Repeatedly, County Attorney Mark McGaha told the members of the fiscal court that the local paper with the largest circulation is the Times Journal.
Again and again he told them at Monday night's meeting that the options were clear. He said that to remove the county from serious liability and to end a lawsuit the members of the court needed to refute the decision made at last month's meeting when they named another publication as the county's paper of largest circulation.
First, County Judge Mickey Garner tried to block discussion of the matter, saying it would have to be decided in court. The fiscal court members however indicated they wished to hear the county attorney's input.
After about a half-hour in executive session they came out and elected to hear from Times Journal Publisher David Davenport and legal counsel Kin Judd.
The two men explained that law and precedent both fell to the counting of average circulation figures, not single issue figures, in deciding which is the largest paper.
When it was suggested by the other paper's counsel that it was in-county circulation only that should be counted they did the math and again proved that the Times Journal had the larger average circulation when counting only local subscriptions.
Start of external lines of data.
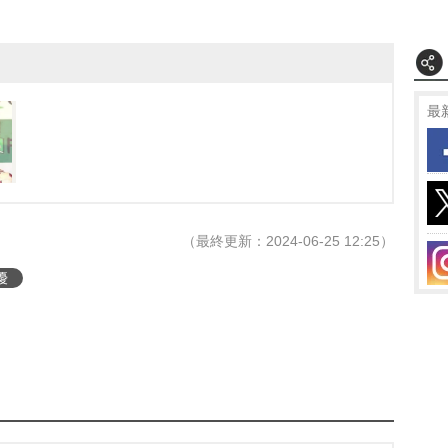
最
（最終更新：2024-06-25 12:25）
優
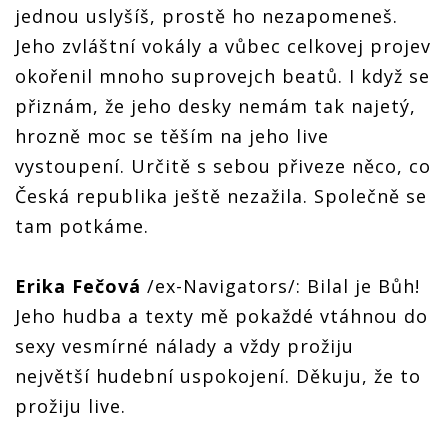
jednou uslyšíš, prostě ho nezapomeneš.
Jeho zvláštní vokály a vůbec celkovej projev
okořenil mnoho suprovejch beatů. I když se
přiznám, že jeho desky nemám tak najetý,
hrozně moc se těším na jeho live
vystoupení. Určitě s sebou přiveze něco, co
Česká republika ještě nezažila. Společně se
tam potkáme.
Erika Fečová
/ex-Navigators/: Bilal je Bůh!
Jeho hudba a texty mě pokaždé vtáhnou do
sexy vesmírné nálady a vždy prožiju
největší hudební uspokojení. Děkuju, že to
prožiju live.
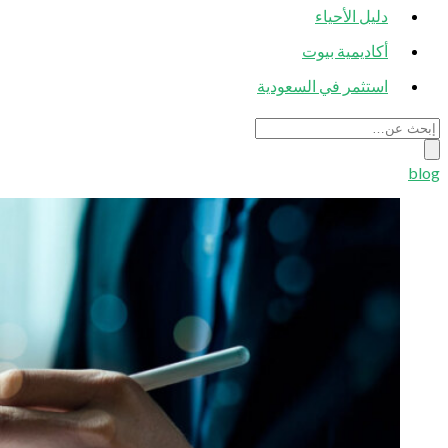
دليل الأحياء
أكاديمية بيوت
استثمر في السعودية
blog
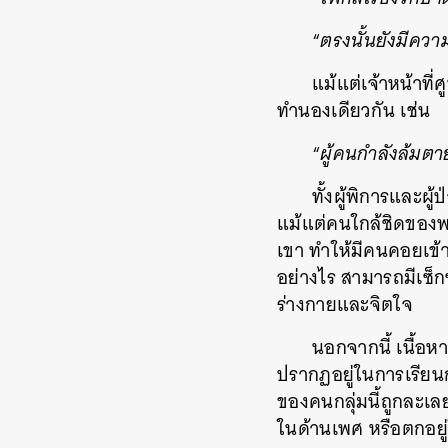
“
ตรงนั้นยังมีความร
แม้แต่เจ้าหน้าที
ทำนองเดียวกัน เช่น
“
ผู้คนกำลังล้มตาย
ทั้งผู้พิการและผ
แม้แต่คนใกล้ชิดของพ
เขา ทำให้มีคนคอยเข้
อย่างไร สามารถมีเซ็กซ
ร่างกายและจิตใจ
นอกจากนี้ เนื้อหา
ปรากฏอยู่ในการเรีย
ของคนกลุ่มนี้ถูกละเล
ในด้านเพศ หรือตกอย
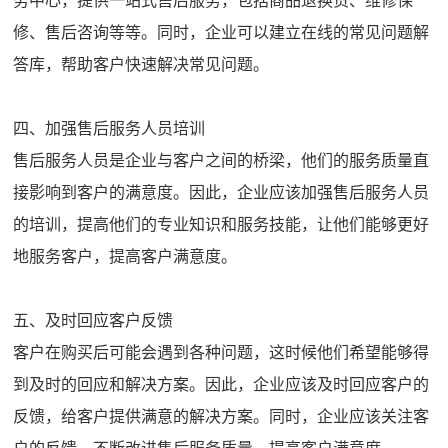
务中心，提供一站式售后服务，包括商品退换货、维修保
修、售后咨询等等。同时，企业可以建立在线的常见问题解
答库，帮助客户快速解决常见问题。
四、加强售后服务人员培训
售后服务人员是企业与客户之间的桥梁，他们的服务质量直
接影响到客户的满意度。因此，企业应该加强售后服务人员
的培训，提高他们的专业知识和服务技能，让他们能够更好
地服务客户，提高客户满意度。
五、及时回应客户反馈
客户在购买后可能会遇到各种问题，这时候他们希望能够得
到及时的回应和解决方案。因此，企业应该及时回应客户的
反馈，给客户提供满意的解决方案。同时，企业应该关注客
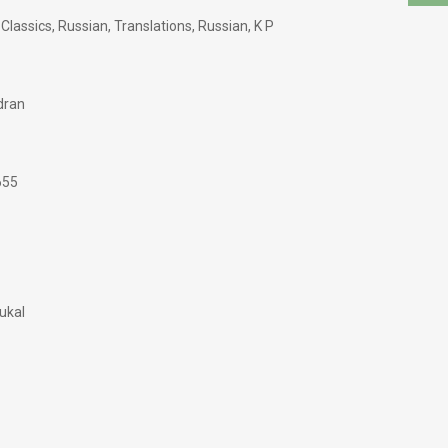
Classics, Russian, Translations, Russian, K P
dran
655
ukal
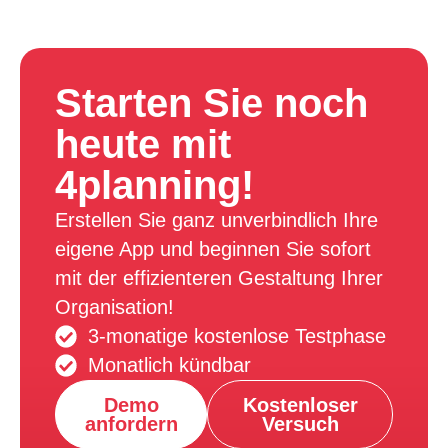
Starten Sie noch
heute mit
4planning!
Erstellen Sie ganz unverbindlich Ihre
eigene App und beginnen Sie sofort
mit der effizienteren Gestaltung Ihrer
Organisation!
3-monatige kostenlose Testphase
Monatlich kündbar
Demo
Kostenloser
anfordern
Versuch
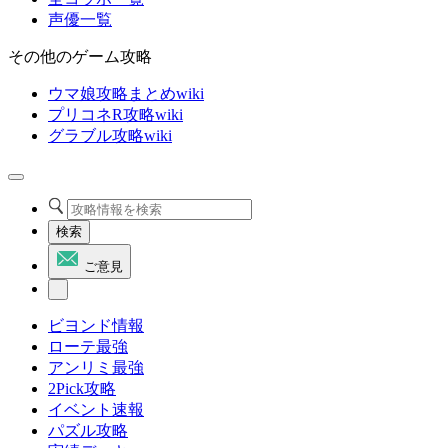
声優一覧
その他のゲーム攻略
ウマ娘攻略まとめwiki
プリコネR攻略wiki
グラブル攻略wiki
検索
ご意見
ビヨンド情報
ローテ最強
アンリミ最強
2Pick攻略
イベント速報
パズル攻略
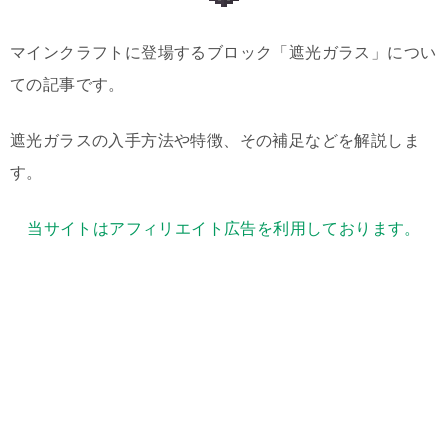
マインクラフトに登場するブロック「遮光ガラス」につい
ての記事です。
遮光ガラスの入手方法や特徴、その補足などを解説しま
す。
当サイトはアフィリエイト広告を利用しております。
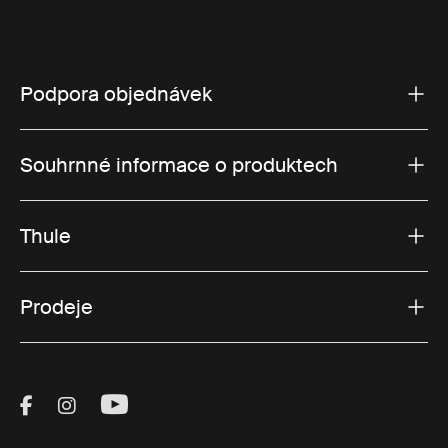
Podpora objednávek
Souhrnné informace o produktech
Thule
Prodeje
Visit Thule on Facebook (external link)
Visit Thule on Instagram (external link)
Visit Thule on Youtube (external lin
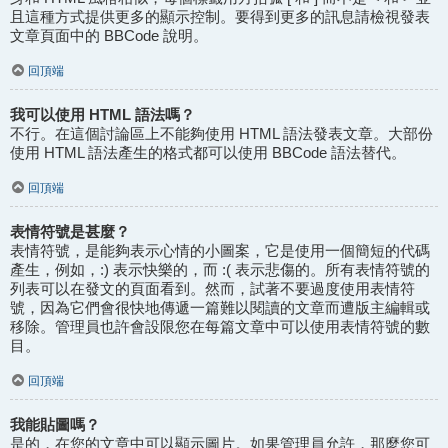
且這種方式提供更多的顯示控制。要得到更多的訊息請檢視發表
文章頁面中的 BBCode 說明。
回頂端
我可以使用 HTML 語法嗎？
不行。在這個討論區上不能夠使用 HTML 語法發表文章。大部份
使用 HTML 語法產生的格式都可以使用 BBCode 語法替代。
回頂端
表情符號是甚麼？
表情符號，是能夠表示心情的小圖案，它是使用一個簡短的代碼
產生，例如，:) 表示快樂的，而 :( 表示悲傷的。所有表情符號的
列表可以在發文的頁面看到。然而，試著不要過度使用表情符
號，因為它們會很快地傳遞一篇難以閱讀的文章而遭版主編輯或
移除。管理員也許會設限您在每篇文章中可以使用表情符號的數
目。
回頂端
我能貼圖嗎？
是的，在您的文章中可以顯示圖片。如果管理員允許，那麼您可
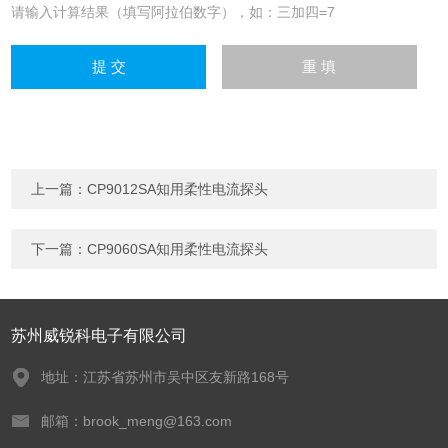
请输入计算结果（填写阿拉伯数字），如：三加四=7
上一篇：
CP9012SA知用柔性电流探头
下一篇：
CP9060SA知用柔性电流探头
苏州威锐科电子有限公司
地址：江苏省苏州市吴中区友新路168号
邮箱：brook_meng@163.com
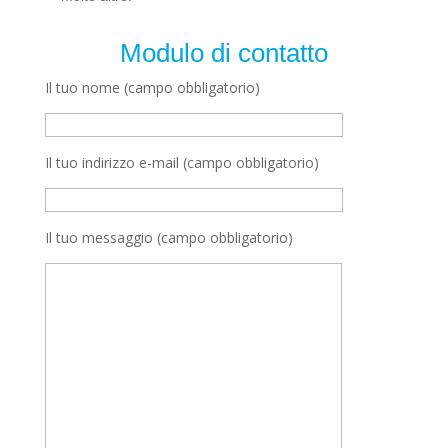
Modulo di contatto
Il tuo nome (campo obbligatorio)
Il tuo indirizzo e-mail (campo obbligatorio)
Il tuo messaggio (campo obbligatorio)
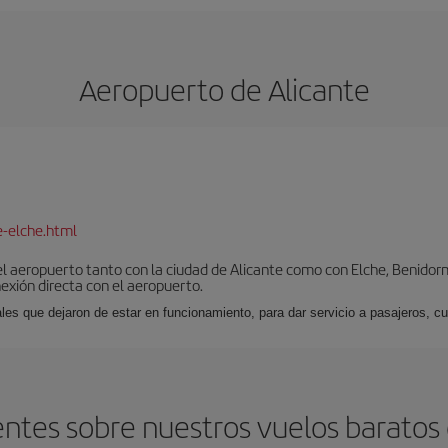
Aeropuerto de Alicante
e-elche.html
l aeropuerto tanto con la ciudad de Alicante como con Elche, Benidorm 
exión directa con el aeropuerto.
ales que dejaron de estar en funcionamiento, para dar servicio a pasajeros, 
ntes sobre nuestros vuelos baratos d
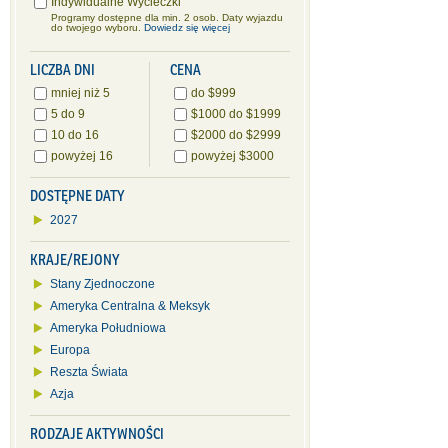
Indywidualne Wycieczki
Programy dostępne dla min. 2 osob. Daty wyjazdu
do twojego wyboru.
Dowiedz się więcej
LICZBA DNI
CENA
mniej niż 5
do $999
5 do 9
$1000 do $1999
10 do 16
$2000 do $2999
powyżej 16
powyżej $3000
DOSTĘPNE DATY
2027
KRAJE/REJONY
Stany Zjednoczone
Ameryka Centralna & Meksyk
Ameryka Południowa
Europa
Reszta Świata
Azja
RODZAJE AKTYWNOŚCI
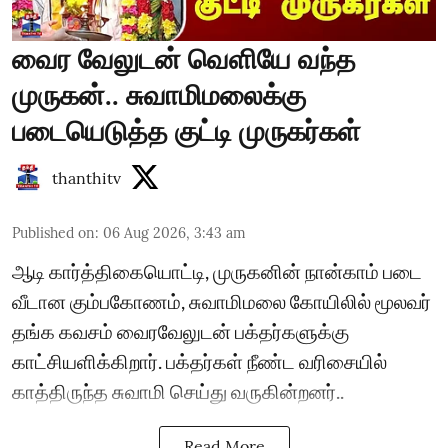
வைர வேலுடன் வெளியே வந்த
முருகன்.. சுவாமிமலைக்கு
படையெடுத்த குட்டி முருகர்கள்
thanthitv
Published on
:
06 Aug 2026, 3:43 am
ஆடி கார்த்திகையொட்டி, முருகனின் நான்காம் படை
வீடான கும்பகோணம், சுவாமிமலை கோயிலில் மூலவர்
தங்க கவசம் வைரவேலுடன் பக்தர்களுக்கு
காட்சியளிக்கிறார். பக்தர்கள் நீண்ட வரிசையில்
காத்திருந்த சுவாமி செய்து வருகின்றனர்..
Read More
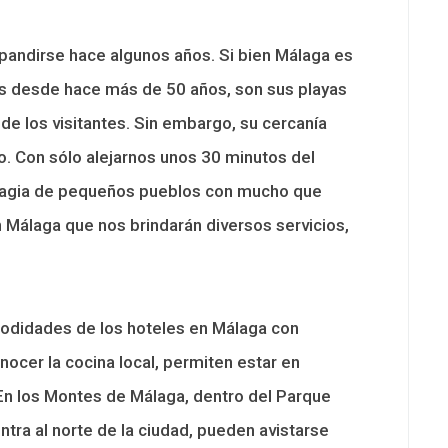
xpandirse hace algunos años. Si bien Málaga es
os desde hace más de 50 años, son sus playas
de los visitantes. Sin embargo, su cercanía
o. Con sólo alejarnos unos 30 minutos del
 magia de pequeños pueblos con mucho que
 Málaga que nos brindarán diversos servicios,
modidades de los hoteles en Málaga con
onocer la cocina local, permiten estar en
 En los Montes de Málaga, dentro del Parque
ra al norte de la ciudad, pueden avistarse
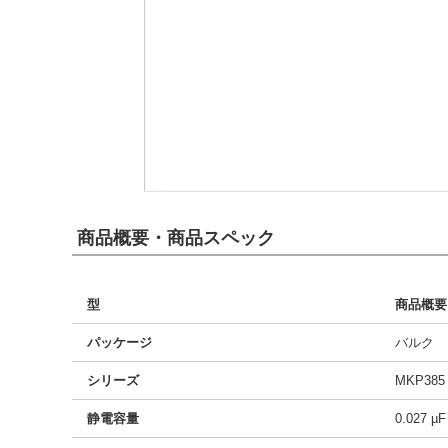
商品概要・商品スペック
型
商品概要
パッケージ
バルク
シリーズ
MKP385
静電容量
0.027 µF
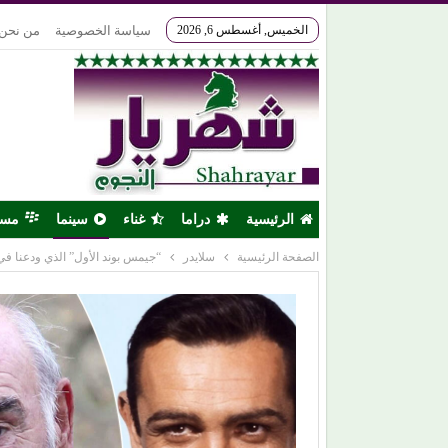
الخميس, أغسطس 6, 2026
سياسة الخصوصية
من نحن
الرئيسية
دراما
غناء
سينما
مس
الصفحة الرئيسية
سلايدر
“جيمس بوند الأول” الذي ودعنا ف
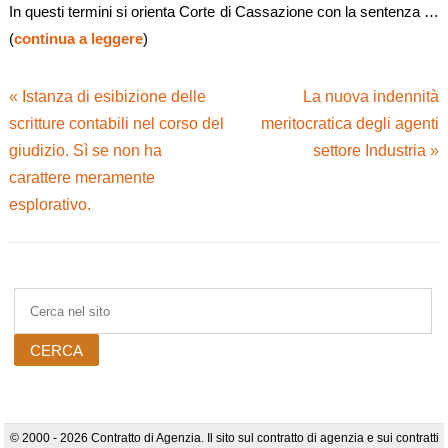
In questi termini si orienta Corte di Cassazione con la sentenza …
(
continua a leggere
)
«
Istanza di esibizione delle
La nuova indennità
scritture contabili nel corso del
meritocratica degli agenti
giudizio. Sì se non ha
settore Industria
»
carattere meramente
esplorativo.
© 2000 - 2026 Contratto di Agenzia. Il sito sul contratto di agenzia e sui contratti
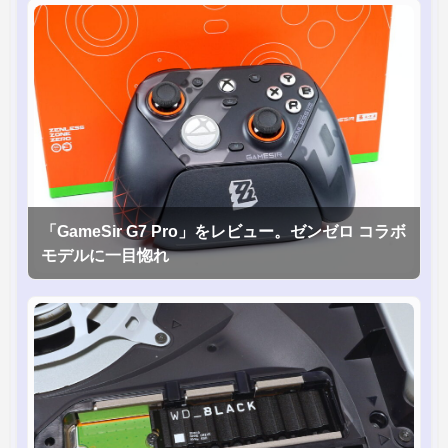
「GameSir G7 Pro」をレビュー。ゼンゼロ コラボ
モデルに一目惚れ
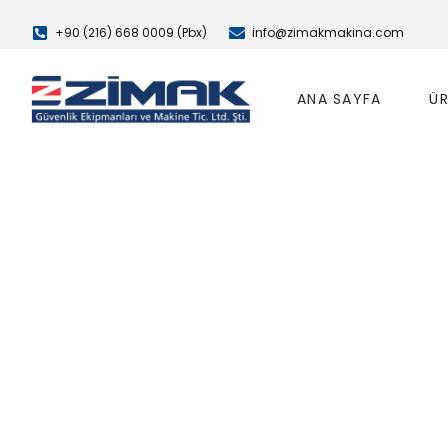
+90 (216) 668 0009 (Pbx)
info@zimakmakina.com
ANA SAYFA
ÜR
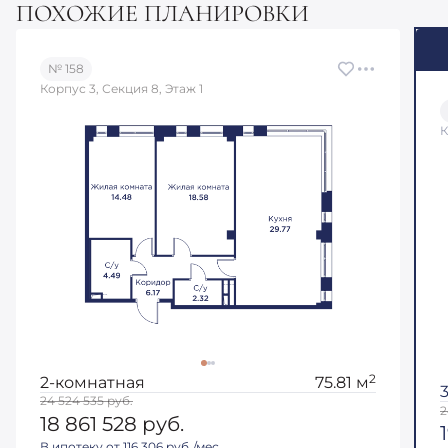
ПОХОЖИЕ ПЛАНИРОВКИ
№ 158
Корпус 3, Секция 8, Этаж 1
К
2
2-комнатная
75.81 м
24 524 535
руб.
2
18 861 528
руб.
В ипотеку от 116 306 руб./мес.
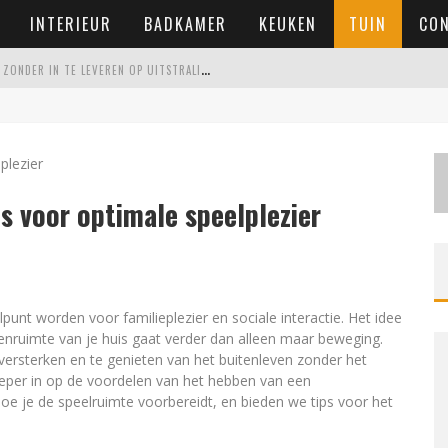
INTERIEUR
BADKAMER
KEUKEN
TUIN
CO
E
EN ONDERHOUDSVRIENDELIJKE TUIN MAKEN ZONDER IN TE LEVEREN OP UITSTRALING
VOOR IEDERE RUIMTE
 WONING KOOPT
ERSCHIL MAAKT
ps voor optimale speelplezier
lpunt worden voor familieplezier en sociale interactie. Het idee
tenruimte van je huis gaat verder dan alleen maar beweging.
versterken en te genieten van het buitenleven zonder het
 dieper in op de voordelen van het hebben van een
t, hoe je de speelruimte voorbereidt, en bieden we tips voor het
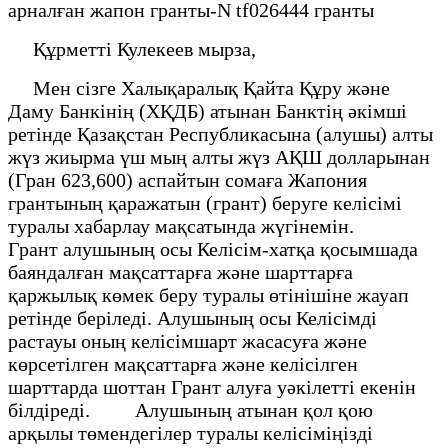
арналған жапон гранты-N tf026444 гранты
Құрметті Кулекеев мырза,
Мен сізге Халықаралық Қайта Құру және
Даму Банкінің (ХҚДБ) атынан Банктің әкімші
ретінде Қазақстан Республикасына (алушы) алты
жүз жиырма үш мың алты жүз АҚШ долларынан
(Гран 623,600) аспайтын сомаға Жапония
грантының қаражатын (грант) беруге келісімі
туралы хабарлау мақсатында жүгінемін.
Грант алушының осы Келісім-хатқа қосымшада
баяндалған мақсаттарға және шарттарға
қаржылық көмек беру туралы өтінішіне жауап
ретінде беріледі. Алушының осы Келісімді
растауы оның келісімшарт жасасуға және
көрсетілген мақсаттарға және келісілген
шарттарда шоттан Грант алуға уәкілетті екенін
білдіреді. Алушының атынан қол қою
арқылы төмендегілер туралы келісіміңізді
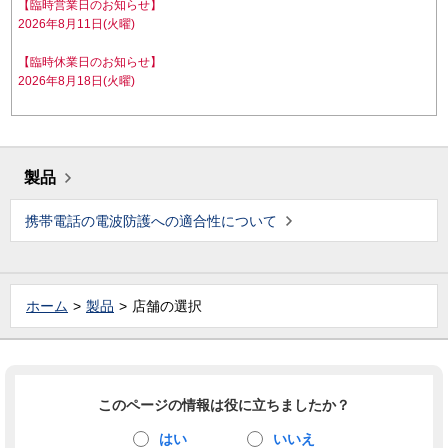
【臨時営業日のお知らせ】
2026年8月11日(火曜)
【臨時休業日のお知らせ】
2026年8月18日(火曜)
製品
携帯電話の電波防護への適合性について
ホーム
製品
店舗の選択
このページの情報は役に立ちましたか？
はい
いいえ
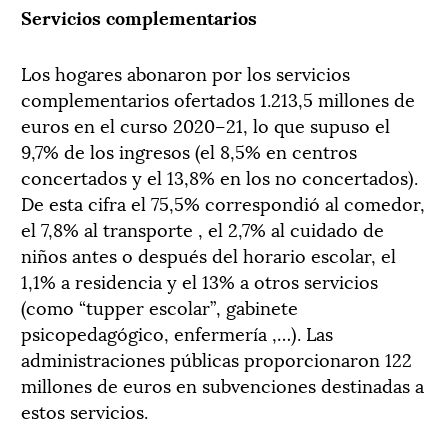
Servicios complementar
io
s
Los hogares
abonaron
por los servicios
complementarios ofertados
1.213,5 millones de
euros
en el curso 2020
–
21
,
lo que
supuso
el
9,7% de los ingresos (el 8,5% en centros
concertados
y el 13,8% en
los
no concertados).
De esta cifra el 75,5% correspondió al comedor,
el 7,8%
al transporte , el 2,7% al cuidado de
niños antes o después del horario escolar, el
1,1% a residencia y el 13
% a otros servicios
(como
“
tupper escolar
”
, gabinete
p
sicopedagógico, enfermería ,…)
.
Las
administraciones
públicas
proporcionaron 122
millones
de
euros en
subvenciones
destinadas a
estos servicios.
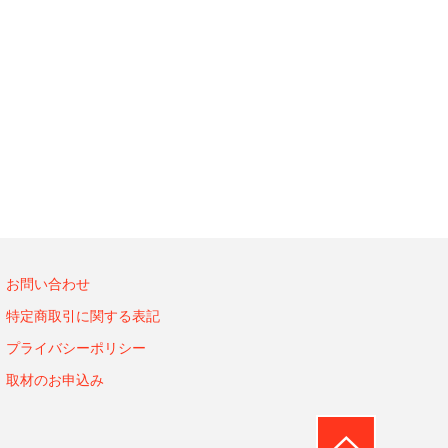
お問い合わせ
特定商取引に関する表記
プライバシーポリシー
取材のお申込み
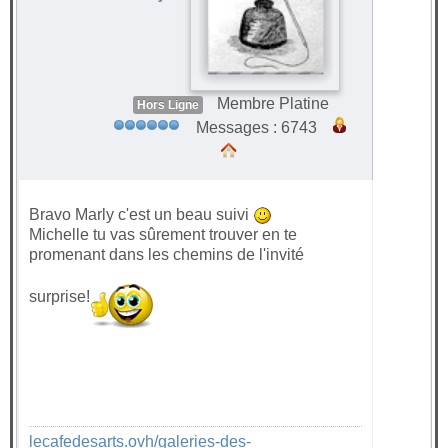
Membre Platine
Hors Ligne
Messages : 6743
Bravo Marly c'est un beau suivi
Michelle tu vas sûrement trouver en te
promenant dans les chemins de l'invité
surprise!
lecafedesarts.ovh/galeries-des-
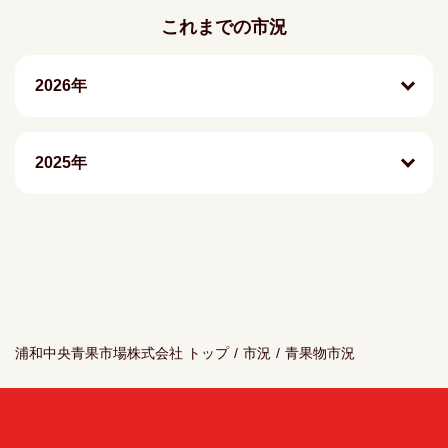
これまでの市況
2026年
2025年
浦和中央青果市場株式会社 トップ
/
市況
/
青果物市況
Magistrate Greg Popplewell tried repeatedly to enter the conversation, but was interrupted repeatedly by County Judge-Executive Mickey Garner or another member of the court.
Finally he said loudly, "I can get us out of this mess if you'll let me."
He made the motion that the court reverse its previous decision and not name a paper, as recommended by McGaha.
Magistrate Ronald Johnston seconded the motion and the only member of the court to vote in opposition was Garner.
County Attorney Mark McGaha had also advised the court last fall that the "moist" petitions were not proper and that the county was making an expensive error by conducting that election. His advice was vindicated by a judge's decision last week, which voided the portion of the election he had argued against.
Though there are rumors of an appeal in that case nothing has been filed, according to the clerk of the court.